After completing work on a theoretical treatise that presents a universal definition of structure, I became overwhelmed by many thoughts involving musical structure. I narrowed my focus to a study of rhythmic structure, and arrived at two insights: (1) a rhythm may be conceived either as a series of onsets or durations; and (2) if viewed as a series of onsets, then any onset rhythm may be "covered" by collections of its subrhythms (i.e., these subrhythms, when taken together, are equal to the initial onset rhythm). The guiding idea in Teloi is that each section consists of a “global” onset rhythm that gets repeated a certain number of times, with each repetition realizing a different way to cover the global rhythm. The idea is that, gradually, salient properties of the global rhythm, or ways of expressing it, become realized via the variation of its coverings.

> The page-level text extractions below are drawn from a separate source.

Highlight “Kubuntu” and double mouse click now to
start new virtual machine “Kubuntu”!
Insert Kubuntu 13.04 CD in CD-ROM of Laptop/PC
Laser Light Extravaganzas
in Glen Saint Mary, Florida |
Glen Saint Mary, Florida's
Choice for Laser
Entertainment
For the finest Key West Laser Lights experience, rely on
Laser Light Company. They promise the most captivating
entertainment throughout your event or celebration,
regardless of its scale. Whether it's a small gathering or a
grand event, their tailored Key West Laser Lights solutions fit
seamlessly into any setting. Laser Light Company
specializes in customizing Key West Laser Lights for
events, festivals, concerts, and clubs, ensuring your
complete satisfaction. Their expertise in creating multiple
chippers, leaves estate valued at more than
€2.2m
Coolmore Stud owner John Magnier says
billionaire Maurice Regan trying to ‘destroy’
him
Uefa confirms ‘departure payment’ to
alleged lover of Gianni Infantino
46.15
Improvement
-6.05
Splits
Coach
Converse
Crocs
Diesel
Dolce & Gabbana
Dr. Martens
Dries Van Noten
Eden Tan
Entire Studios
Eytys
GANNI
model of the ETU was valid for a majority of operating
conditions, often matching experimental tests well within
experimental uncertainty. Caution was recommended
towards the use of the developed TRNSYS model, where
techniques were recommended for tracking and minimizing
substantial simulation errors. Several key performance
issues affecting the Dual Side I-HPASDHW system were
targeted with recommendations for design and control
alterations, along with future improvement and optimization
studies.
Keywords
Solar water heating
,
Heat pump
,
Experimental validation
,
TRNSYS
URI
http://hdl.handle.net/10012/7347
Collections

The greek work “teloi” is the plural of “telos”, meaning a goal-oriented process whereby a thing realizes its essence. In this work, the thing whose essence is to be realized is the global rhythm, whereas the goal-oriented process is the variation of its coverings. That the processes of variation are goal-oriented means that the music is evolving to a determinate end. That the global rhythm remains invariant throughout the variations means that the music is unchanging. A new kind of temporality is therefore expressed in this work—one which is simultaneously static and dynamic.